Paul Feig’s A Simple Favor hit theaters as an amusing skewering of the very material it was adapting. It envisioned the tawdry airport novel thrills of Darcey Bell’s novel of the same name as a darkly comedic, light-on-its-feet mystery that consistently refused to take itself too seriously, warping the tone of the book into something a little askew. In essence, it cleverly satirized the source that provided its foundation, aided by the fizzy chemistry of Anna Kendrick and Blake Lively and its tongue-in-cheek attitude toward its crime-caper shenanigans which has helped earn it a minor cult fandom.
The cheekily titled Another Simple Favor is forced to branch off into uncharted territory. There’s no sequel to Bell’s book, so this six-years-late follow-up is purely the brainchild of Feig and screenwriters Jessica Sharzer (who adapted the first film) and Laeta Kalogridis. The question of whether a sequel to a fairly cut-and-dry thriller was ever necessary lingers over the film’s existence—if it didn’t already feel a little forced, the fact that it’s being casually dropped onto Prime Video doesn’t help elevate its standing.
But the first film was so brazenly ridiculous that artificially ballooning the story outward doesn’t actually seem that crazy. Another Simple Favor takes on the challenge with the same loopy stride that made the original so indulgently entertaining.

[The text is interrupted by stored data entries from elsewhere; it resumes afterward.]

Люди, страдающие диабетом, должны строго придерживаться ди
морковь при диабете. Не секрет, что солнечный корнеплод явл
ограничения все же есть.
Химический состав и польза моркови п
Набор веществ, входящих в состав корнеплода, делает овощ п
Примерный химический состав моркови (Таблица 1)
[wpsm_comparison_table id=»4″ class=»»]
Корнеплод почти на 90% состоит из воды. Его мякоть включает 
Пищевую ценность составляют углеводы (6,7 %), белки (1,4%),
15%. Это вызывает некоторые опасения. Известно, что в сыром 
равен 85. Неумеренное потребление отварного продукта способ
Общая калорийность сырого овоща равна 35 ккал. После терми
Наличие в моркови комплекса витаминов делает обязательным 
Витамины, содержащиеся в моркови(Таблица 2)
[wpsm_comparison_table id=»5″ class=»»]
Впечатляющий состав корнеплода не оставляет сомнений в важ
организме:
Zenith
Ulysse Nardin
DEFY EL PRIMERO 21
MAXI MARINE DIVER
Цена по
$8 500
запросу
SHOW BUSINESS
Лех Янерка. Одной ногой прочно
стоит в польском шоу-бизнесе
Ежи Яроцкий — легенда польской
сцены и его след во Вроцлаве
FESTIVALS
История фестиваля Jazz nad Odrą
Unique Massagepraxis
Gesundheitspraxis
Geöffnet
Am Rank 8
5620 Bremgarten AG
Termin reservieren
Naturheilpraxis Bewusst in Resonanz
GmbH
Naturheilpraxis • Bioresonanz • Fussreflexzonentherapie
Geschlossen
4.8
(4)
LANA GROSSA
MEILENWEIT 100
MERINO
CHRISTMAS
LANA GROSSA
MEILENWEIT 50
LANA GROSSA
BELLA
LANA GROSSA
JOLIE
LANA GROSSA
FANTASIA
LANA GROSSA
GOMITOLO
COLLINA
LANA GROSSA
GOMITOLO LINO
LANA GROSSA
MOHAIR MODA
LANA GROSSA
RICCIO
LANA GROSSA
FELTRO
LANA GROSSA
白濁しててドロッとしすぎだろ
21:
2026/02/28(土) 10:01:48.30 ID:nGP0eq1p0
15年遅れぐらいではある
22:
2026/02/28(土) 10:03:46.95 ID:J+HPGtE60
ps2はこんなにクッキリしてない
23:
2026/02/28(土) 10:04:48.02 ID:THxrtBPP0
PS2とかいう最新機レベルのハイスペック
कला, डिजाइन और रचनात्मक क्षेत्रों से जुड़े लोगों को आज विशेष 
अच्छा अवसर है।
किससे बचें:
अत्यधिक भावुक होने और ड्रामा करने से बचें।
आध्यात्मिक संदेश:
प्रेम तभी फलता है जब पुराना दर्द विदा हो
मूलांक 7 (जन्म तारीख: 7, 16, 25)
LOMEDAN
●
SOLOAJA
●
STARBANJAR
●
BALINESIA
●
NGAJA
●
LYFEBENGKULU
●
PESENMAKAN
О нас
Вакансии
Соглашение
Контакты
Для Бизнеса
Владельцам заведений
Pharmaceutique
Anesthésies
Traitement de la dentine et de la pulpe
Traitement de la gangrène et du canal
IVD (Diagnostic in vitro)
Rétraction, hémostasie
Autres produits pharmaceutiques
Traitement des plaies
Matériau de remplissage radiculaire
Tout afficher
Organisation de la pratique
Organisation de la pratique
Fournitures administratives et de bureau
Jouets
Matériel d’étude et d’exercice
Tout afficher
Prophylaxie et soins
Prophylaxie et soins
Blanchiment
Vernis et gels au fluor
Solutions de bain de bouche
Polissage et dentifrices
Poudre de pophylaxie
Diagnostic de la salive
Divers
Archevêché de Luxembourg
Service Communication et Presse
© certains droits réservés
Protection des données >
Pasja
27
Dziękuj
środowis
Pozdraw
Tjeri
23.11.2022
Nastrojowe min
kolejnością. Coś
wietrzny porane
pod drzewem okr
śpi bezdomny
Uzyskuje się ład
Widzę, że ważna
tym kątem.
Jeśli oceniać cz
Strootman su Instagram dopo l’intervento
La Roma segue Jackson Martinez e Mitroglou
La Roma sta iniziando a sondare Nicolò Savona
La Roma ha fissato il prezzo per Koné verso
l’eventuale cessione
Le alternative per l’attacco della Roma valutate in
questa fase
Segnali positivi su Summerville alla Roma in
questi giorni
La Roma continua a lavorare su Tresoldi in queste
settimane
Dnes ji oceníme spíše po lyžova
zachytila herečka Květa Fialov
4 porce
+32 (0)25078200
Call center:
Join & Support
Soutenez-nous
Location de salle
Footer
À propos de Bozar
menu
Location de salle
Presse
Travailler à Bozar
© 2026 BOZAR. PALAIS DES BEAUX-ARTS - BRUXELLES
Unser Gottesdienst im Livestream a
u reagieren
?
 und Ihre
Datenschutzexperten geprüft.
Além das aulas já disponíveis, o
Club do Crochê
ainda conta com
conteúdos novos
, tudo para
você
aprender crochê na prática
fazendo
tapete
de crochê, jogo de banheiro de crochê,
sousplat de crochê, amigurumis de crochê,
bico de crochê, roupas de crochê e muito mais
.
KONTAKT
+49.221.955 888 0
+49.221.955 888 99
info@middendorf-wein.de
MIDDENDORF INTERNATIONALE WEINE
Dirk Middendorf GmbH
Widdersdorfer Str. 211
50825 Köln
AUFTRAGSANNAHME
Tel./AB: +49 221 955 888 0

Feig and company’s extension of the material gleefully indulges in the same silly B-movie theatrics, including but not limited to: murder, extortion, opulent wardrobes, twin confusion, and incestuous relationships. On one level, its self-awareness and love for its own convoluted nature make it seductively enjoyable. On another, it feels like a familiar, less effective retread of ground already well-tread by its predecessor.
The film also starts from inherently weaker territory: some time after the events of the first film, Stephanie Smothers (Kendrick) is now a true crime content creator and private investigator, shamelessly platforming her takedowns of unsavory characters for a ravenous audience. She’s written a book about her experience with Emily Nelson (Lively) entitled The Faceless Blonde and is in the middle of a reading when her subject comes waltzing back into her life, out of prison via dubious legal loopholes. Emily promptly proposes that Stephanie be her maid of honor at her wedding in Italy, and Stephanie smells juicy content for her next book—despite the obviously malicious implications.
The setup relies on easy contrivances and logical leaps — it’s hard to buy that Stephanie would be so quick to follow Emily to Italy given their vicious history — but it feels almost moot to question whether the film cares about that at all. Another Simple Favor is primarily focused on one thing: getting these characters to scenic Italian vistas where they can spiral into yet another round of ludicrous, effervescent melodrama.